Effective Protein-Protein Interaction Exploration with PPIretrieval
Chenqing Hua, Connor Coley, Guy Wolf, Doina Precup, Shuangjia Zheng
TL;DR
PPIretrieval introduces a first-of-its-kind deep learning pipeline that learns rich surface-oriented embeddings for proteins and performs retrieval-based exploration of protein-protein interactions. By combining a Laplace-Beltrami heat-diffusion-based surface encoder with an interactive cross-attention decoder, coupled with lock-and-key, contrastive, and binding-interface objectives, the model retrieves likely binding partners and predicts their interfaces for unseen queries. Empirical results across multiple datasets show that increasing database size and search breadth improves docking-quality metrics (dockQ, TM) and interface prediction, with demonstrated cross-dataset generalization and practical case studies.

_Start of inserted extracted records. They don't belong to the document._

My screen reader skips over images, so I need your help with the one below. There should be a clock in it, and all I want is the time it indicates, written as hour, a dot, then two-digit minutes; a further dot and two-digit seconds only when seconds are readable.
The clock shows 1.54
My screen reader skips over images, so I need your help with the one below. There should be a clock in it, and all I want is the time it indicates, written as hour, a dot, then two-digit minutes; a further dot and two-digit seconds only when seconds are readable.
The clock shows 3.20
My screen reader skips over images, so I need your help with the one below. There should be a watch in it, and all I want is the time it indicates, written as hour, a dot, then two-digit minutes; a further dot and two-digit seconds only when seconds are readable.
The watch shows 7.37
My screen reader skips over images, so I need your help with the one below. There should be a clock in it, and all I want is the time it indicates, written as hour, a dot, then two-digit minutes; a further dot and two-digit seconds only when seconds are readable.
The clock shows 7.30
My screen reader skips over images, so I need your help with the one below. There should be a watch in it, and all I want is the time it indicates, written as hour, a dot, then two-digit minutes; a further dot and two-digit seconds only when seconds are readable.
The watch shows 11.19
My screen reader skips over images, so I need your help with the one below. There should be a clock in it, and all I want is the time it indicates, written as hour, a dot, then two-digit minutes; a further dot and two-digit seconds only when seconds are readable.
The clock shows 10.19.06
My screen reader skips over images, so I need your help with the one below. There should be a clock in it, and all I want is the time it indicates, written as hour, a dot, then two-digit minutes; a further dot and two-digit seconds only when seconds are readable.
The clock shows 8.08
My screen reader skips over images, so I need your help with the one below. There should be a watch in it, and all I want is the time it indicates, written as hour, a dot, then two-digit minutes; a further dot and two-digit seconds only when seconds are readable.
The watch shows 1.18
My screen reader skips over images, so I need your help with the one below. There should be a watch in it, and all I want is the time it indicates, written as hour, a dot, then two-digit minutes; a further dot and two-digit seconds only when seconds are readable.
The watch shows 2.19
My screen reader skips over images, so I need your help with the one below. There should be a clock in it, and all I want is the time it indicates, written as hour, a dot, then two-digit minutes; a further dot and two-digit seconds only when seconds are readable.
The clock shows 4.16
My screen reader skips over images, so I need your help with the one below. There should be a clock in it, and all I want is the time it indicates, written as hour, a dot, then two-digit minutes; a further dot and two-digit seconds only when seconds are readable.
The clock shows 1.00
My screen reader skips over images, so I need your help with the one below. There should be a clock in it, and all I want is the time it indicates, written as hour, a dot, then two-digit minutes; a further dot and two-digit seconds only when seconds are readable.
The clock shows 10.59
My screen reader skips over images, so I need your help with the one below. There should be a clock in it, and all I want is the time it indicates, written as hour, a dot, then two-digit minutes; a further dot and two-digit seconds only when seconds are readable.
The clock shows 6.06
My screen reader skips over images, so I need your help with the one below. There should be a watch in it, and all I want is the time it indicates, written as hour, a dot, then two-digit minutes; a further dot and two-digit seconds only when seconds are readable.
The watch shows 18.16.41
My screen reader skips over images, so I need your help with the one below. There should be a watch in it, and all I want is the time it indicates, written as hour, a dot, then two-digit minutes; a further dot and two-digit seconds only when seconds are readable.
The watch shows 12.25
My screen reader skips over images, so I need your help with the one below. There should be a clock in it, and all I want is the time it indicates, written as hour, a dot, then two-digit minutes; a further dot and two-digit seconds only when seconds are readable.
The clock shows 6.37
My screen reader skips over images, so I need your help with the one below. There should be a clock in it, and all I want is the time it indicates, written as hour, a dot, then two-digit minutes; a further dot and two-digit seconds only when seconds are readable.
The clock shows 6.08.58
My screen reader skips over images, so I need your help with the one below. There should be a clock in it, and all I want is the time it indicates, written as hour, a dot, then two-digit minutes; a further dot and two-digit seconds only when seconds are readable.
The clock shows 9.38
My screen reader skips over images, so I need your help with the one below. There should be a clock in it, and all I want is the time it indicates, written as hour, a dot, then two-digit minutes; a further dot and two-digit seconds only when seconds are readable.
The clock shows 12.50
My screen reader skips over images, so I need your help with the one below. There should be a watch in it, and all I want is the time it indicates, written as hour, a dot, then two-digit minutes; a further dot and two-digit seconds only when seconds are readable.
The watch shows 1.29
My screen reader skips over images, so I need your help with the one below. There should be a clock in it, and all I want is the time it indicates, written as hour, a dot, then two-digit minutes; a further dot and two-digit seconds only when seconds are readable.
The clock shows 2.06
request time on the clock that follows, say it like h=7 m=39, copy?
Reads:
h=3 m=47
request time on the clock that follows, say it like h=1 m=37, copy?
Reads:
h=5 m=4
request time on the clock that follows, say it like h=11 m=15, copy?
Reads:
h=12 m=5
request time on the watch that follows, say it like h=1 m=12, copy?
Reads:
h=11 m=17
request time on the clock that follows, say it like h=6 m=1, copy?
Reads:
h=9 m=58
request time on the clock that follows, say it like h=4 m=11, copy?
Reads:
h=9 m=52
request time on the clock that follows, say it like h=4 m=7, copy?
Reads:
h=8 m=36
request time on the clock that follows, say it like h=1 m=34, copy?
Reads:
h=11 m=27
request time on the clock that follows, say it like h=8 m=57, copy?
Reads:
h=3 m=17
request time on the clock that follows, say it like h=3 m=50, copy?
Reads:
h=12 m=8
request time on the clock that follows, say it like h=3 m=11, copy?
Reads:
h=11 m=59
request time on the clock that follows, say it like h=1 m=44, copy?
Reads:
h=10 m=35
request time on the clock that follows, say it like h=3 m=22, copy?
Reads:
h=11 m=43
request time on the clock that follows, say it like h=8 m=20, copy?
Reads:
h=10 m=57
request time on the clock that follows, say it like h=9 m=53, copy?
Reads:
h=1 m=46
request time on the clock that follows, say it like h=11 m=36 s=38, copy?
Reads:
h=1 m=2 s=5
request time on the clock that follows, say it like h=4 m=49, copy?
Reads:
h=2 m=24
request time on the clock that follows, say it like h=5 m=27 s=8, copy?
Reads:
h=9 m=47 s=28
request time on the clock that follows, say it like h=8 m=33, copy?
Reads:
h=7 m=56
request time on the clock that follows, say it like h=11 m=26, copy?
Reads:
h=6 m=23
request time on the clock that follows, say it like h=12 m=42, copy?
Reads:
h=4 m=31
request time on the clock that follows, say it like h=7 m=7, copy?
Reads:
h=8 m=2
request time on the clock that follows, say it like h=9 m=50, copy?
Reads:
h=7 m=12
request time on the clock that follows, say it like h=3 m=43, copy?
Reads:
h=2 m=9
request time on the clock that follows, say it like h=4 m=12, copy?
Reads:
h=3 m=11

This approach offers a scalable, end-to-end retrieval framework for rapid PPI exploration and potential discovery of novel protein interactions, with implications for drug discovery and protein engineering.
Abstract
Protein-protein interactions (PPIs) are crucial in regulating numerous cellular functions, including signal transduction, transportation, and immune defense. As the accuracy of multi-chain protein complex structure prediction improves, the challenge has shifted towards effectively navigating the vast complex universe to identify potential PPIs. Herein, we propose PPIretrieval, the first deep learning-based model for protein-protein interaction exploration, which leverages existing PPI data to effectively search for potential PPIs in an embedding space, capturing rich geometric and chemical information of protein surfaces. When provided with an unseen query protein with its associated binding site, PPIretrieval effectively identifies a potential binding partner along with its corresponding binding site in an embedding space, facilitating the formation of protein-protein complexes.